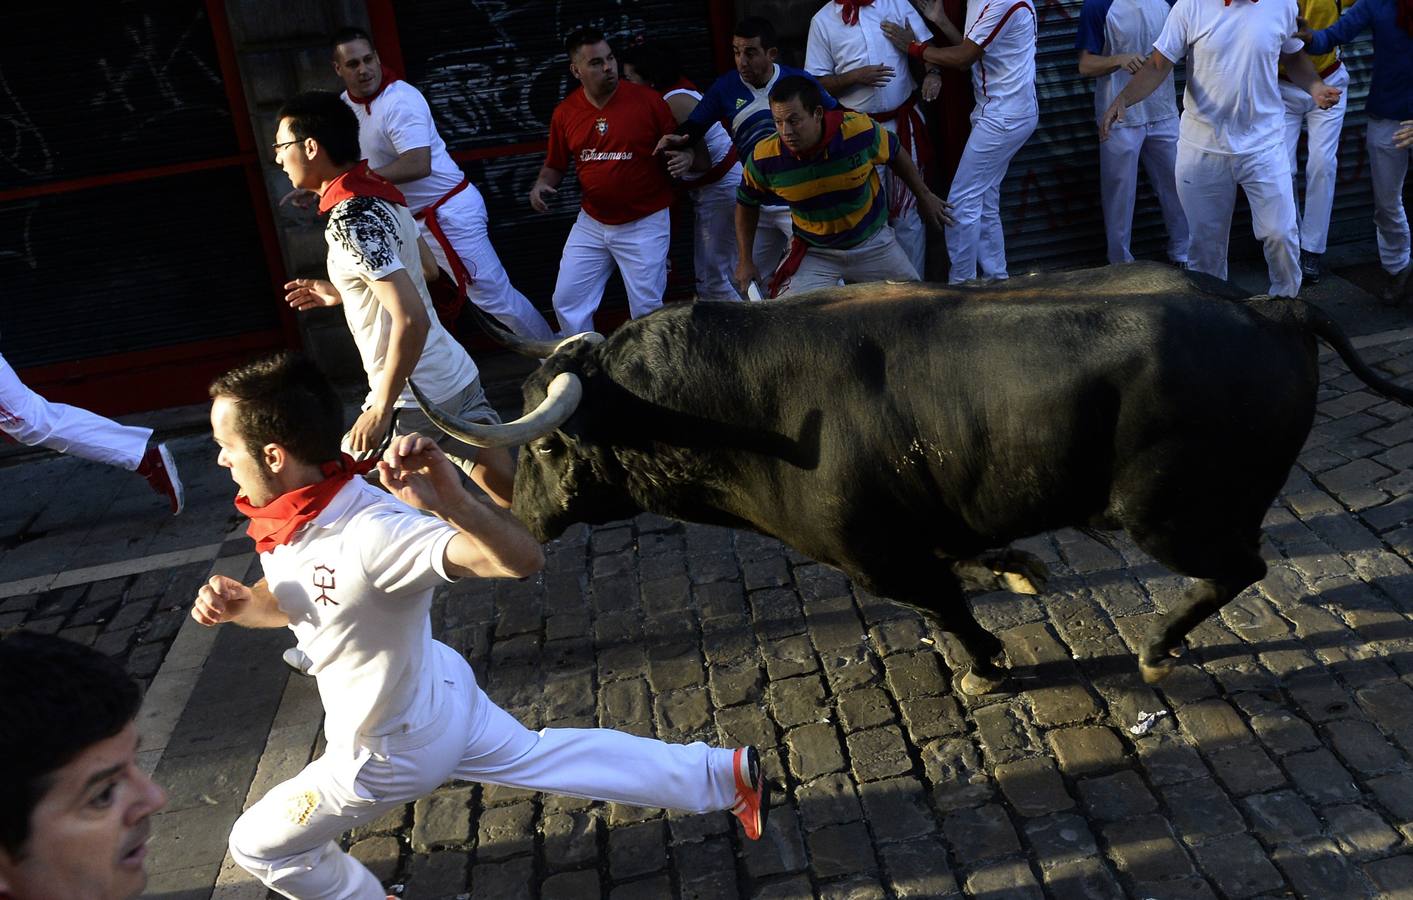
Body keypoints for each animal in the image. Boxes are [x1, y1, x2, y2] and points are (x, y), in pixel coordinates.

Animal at [412, 262, 1413, 692]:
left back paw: (1160, 646)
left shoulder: (873, 554)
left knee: (1238, 568)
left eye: (547, 448)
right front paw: (1018, 570)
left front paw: (986, 667)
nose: (523, 524)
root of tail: (1269, 305)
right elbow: (966, 568)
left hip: (1168, 514)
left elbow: (943, 604)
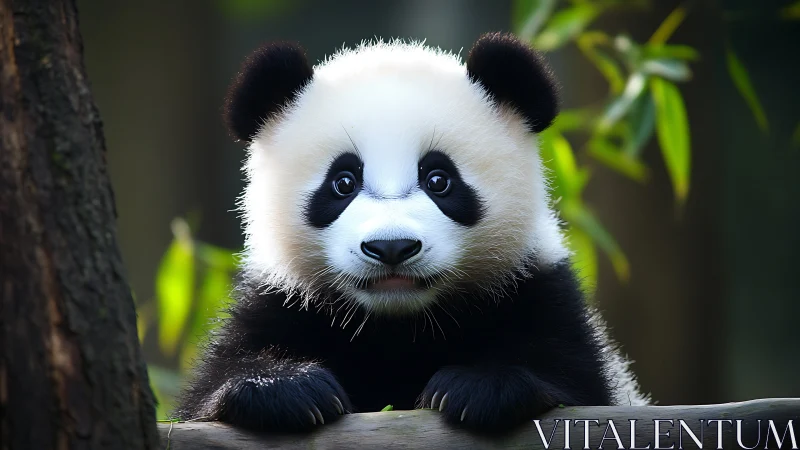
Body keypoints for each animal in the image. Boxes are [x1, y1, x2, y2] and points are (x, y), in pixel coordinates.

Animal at [175, 32, 649, 433]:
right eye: (343, 182)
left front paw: (476, 388)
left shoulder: (539, 290)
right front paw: (287, 388)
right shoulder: (279, 301)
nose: (392, 247)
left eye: (439, 179)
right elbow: (210, 391)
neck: (400, 324)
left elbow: (575, 385)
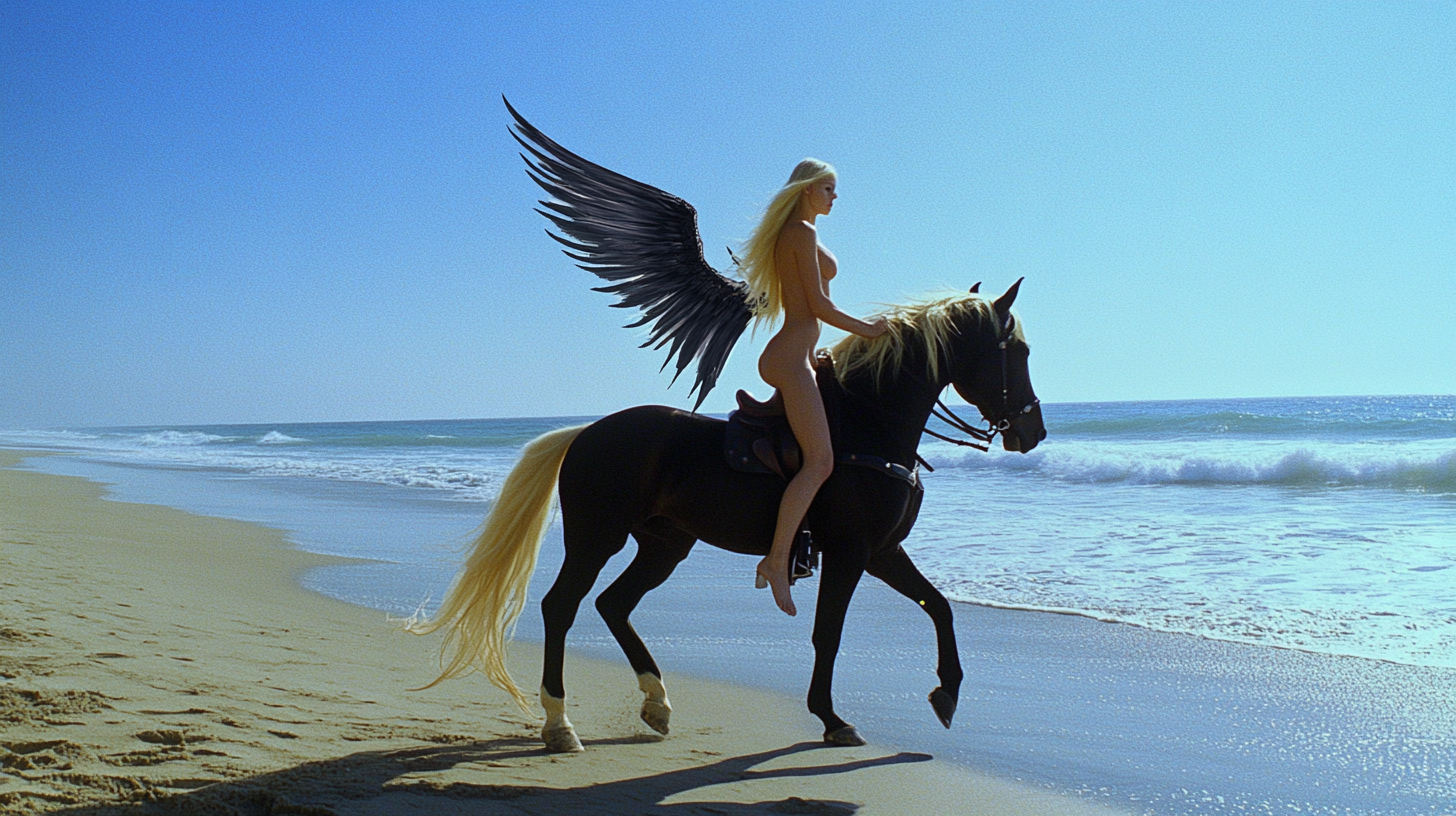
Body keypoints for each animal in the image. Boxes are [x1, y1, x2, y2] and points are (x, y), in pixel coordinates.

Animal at [416, 279, 1042, 751]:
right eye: (1020, 353)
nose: (1032, 431)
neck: (869, 426)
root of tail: (588, 433)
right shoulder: (851, 553)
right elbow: (829, 633)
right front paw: (831, 718)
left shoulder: (883, 551)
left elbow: (939, 607)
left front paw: (947, 693)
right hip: (597, 538)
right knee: (561, 607)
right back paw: (559, 722)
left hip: (665, 545)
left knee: (613, 604)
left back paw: (656, 701)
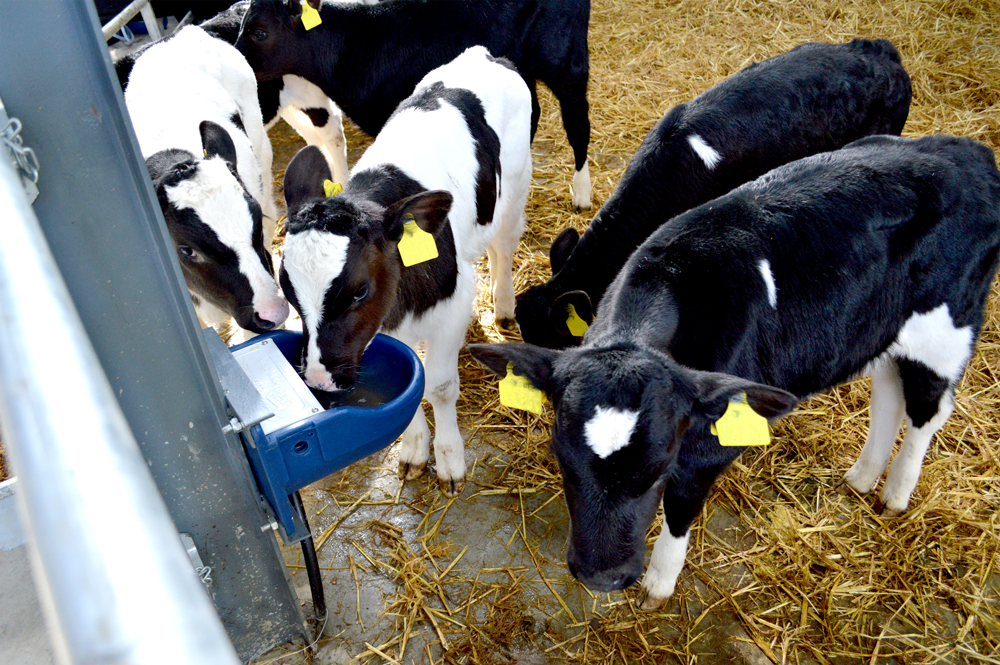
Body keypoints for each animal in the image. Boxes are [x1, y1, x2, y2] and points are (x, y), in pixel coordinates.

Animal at [278, 46, 536, 492]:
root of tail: (483, 54)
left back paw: (503, 306)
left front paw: (450, 461)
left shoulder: (450, 307)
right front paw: (415, 449)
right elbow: (413, 381)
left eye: (360, 291)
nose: (319, 380)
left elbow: (440, 385)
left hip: (516, 186)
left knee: (503, 245)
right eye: (290, 293)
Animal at [468, 135, 1000, 608]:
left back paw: (895, 493)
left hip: (946, 330)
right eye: (561, 457)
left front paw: (658, 584)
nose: (601, 577)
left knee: (928, 410)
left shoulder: (708, 447)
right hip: (881, 330)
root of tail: (970, 152)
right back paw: (862, 477)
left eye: (659, 468)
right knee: (889, 395)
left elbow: (680, 508)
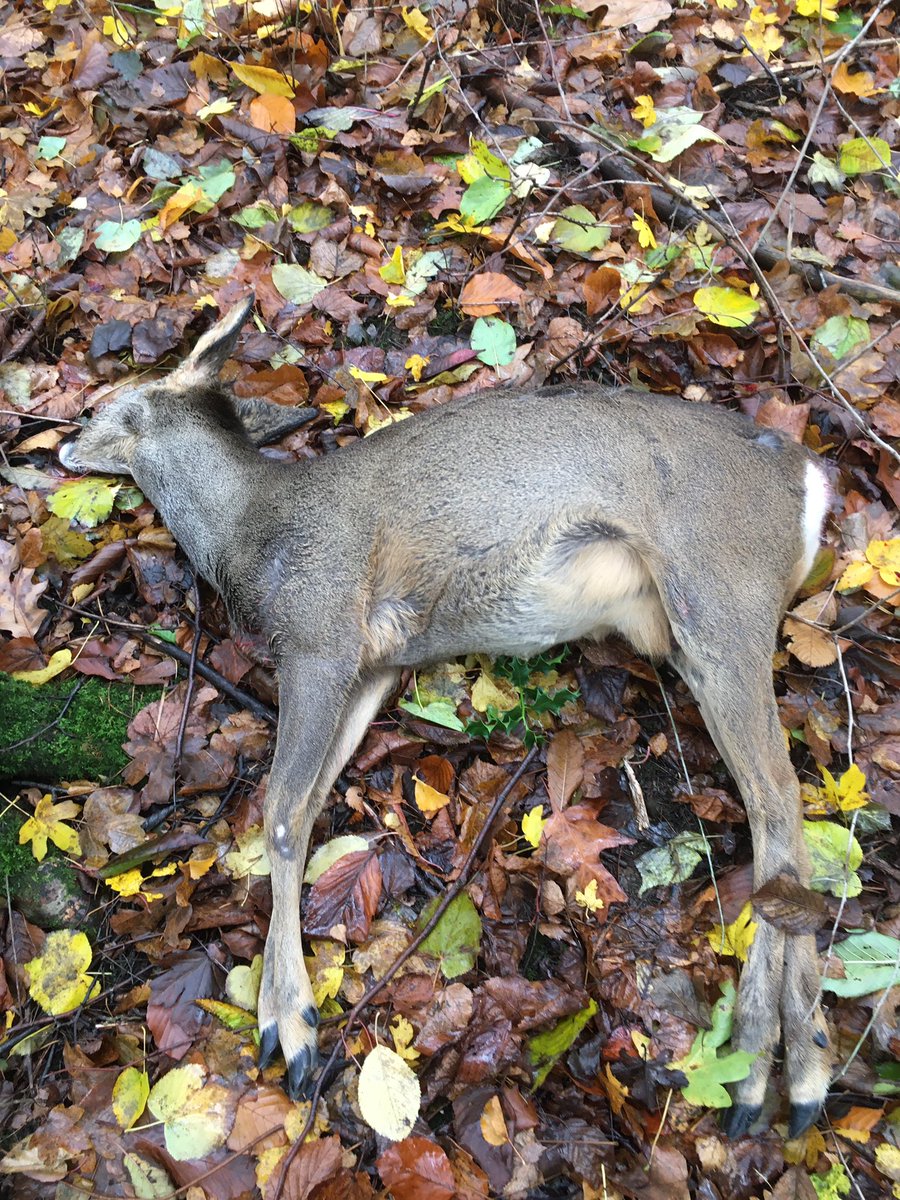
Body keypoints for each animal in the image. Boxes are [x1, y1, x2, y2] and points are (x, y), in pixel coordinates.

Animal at [59, 295, 833, 1138]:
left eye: (110, 403)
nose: (64, 442)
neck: (250, 539)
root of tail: (808, 476)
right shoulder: (374, 664)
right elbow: (311, 802)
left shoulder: (321, 630)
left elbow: (281, 811)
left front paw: (289, 1023)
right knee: (777, 810)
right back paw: (791, 1066)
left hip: (719, 592)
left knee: (780, 799)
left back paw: (770, 1067)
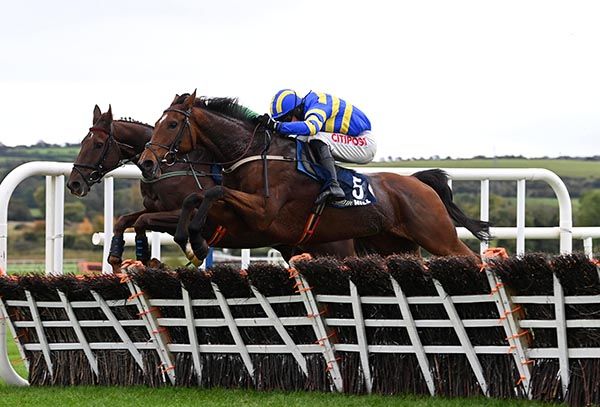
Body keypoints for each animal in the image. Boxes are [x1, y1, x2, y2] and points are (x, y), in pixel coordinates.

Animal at [138, 91, 490, 264]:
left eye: (171, 125)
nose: (146, 162)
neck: (256, 153)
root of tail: (418, 182)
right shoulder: (243, 216)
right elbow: (195, 197)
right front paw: (189, 241)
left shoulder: (265, 213)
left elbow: (211, 194)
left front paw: (195, 241)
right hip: (395, 244)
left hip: (437, 235)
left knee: (471, 257)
- - - -
> _TASK INSTRUCTIONS_: The records above are to be repeated exactly, with every picture removed from the copy.

> _WRITTEN ANSWER_:
Body keypoints for each animal in the image. Boxes are [x1, y1, x2, y2] and points are (x, y), in pixel coordinates.

Animal at [412, 262, 1413, 692]:
left back paw: (1160, 646)
left shoulder: (873, 554)
left knee: (1238, 568)
left eye: (547, 448)
right front paw: (1018, 570)
left front paw: (986, 667)
nose: (523, 524)
root of tail: (1269, 305)
right elbow: (966, 568)
left hip: (1168, 514)
left elbow: (943, 604)
Body keypoints for each animal in the image. Boxes are [x1, y1, x2, y2] and points are (x, y), in pixel coordinates.

Animal at [175, 32, 649, 433]:
right eye: (343, 182)
left front paw: (476, 388)
left shoulder: (539, 290)
right front paw: (287, 388)
right shoulder: (279, 301)
nose: (392, 247)
left eye: (439, 179)
right elbow: (210, 391)
neck: (400, 324)
left elbow: (575, 385)
Body keypoints for each animal in the image. Boxes are [x1, y1, x2, y2] and points are (x, y), in pixel coordinates.

Animal at [416, 279, 1042, 751]:
right eye: (1020, 353)
nose: (1032, 431)
neck: (869, 426)
root of tail: (588, 433)
right shoulder: (851, 553)
right elbow: (829, 633)
right front paw: (831, 718)
left shoulder: (883, 551)
left elbow: (939, 607)
left front paw: (947, 693)
right hip: (597, 538)
right knee: (561, 607)
right back paw: (559, 722)
left hip: (665, 545)
left knee: (613, 604)
left back paw: (656, 701)
Body keypoints for each animal in the image. Boxes are [x1, y1, x2, y2] and points are (x, y), in pixel coordinates.

Animal at [278, 46, 536, 492]:
root of tail: (483, 54)
left back paw: (503, 306)
left front paw: (450, 461)
left shoulder: (450, 307)
right front paw: (415, 449)
right elbow: (413, 381)
left eye: (360, 291)
nose: (319, 380)
left elbow: (440, 385)
left hip: (516, 186)
left knee: (503, 245)
right eye: (290, 293)
Animal at [468, 135, 1000, 608]:
left back paw: (895, 493)
left hip: (946, 330)
right eye: (561, 457)
left front paw: (658, 584)
nose: (601, 577)
left knee: (928, 410)
left shoulder: (708, 447)
right hip: (881, 330)
root of tail: (970, 152)
right back paw: (862, 477)
left eye: (659, 468)
right knee: (889, 395)
left elbow: (680, 508)
Body keypoints for each animal in the image. Boxes are [x1, y1, x2, y2] and points are (x, y), in pixel coordinates.

Animal at [59, 295, 833, 1138]:
left eye: (110, 403)
nose: (64, 442)
neck: (250, 539)
root of tail: (808, 476)
right shoulder: (374, 664)
right elbow: (311, 802)
left shoulder: (321, 630)
left elbow: (281, 811)
left front paw: (289, 1023)
right knee: (777, 810)
right back paw: (791, 1066)
left hip: (719, 592)
left knee: (780, 799)
left back paw: (770, 1067)
Body keypoints for each animal in the image. Boxes are [x1, y1, x2, y2] and points are (x, y), in pixel coordinates.

Animal at [138, 91, 490, 264]:
left eye: (171, 125)
nose: (146, 162)
neck: (256, 153)
root of tail: (418, 182)
right shoulder: (243, 216)
right elbow: (195, 197)
right front paw: (189, 241)
left shoulder: (265, 213)
left elbow: (211, 194)
left front paw: (195, 241)
right hip: (395, 244)
left hip: (437, 235)
left knee: (471, 257)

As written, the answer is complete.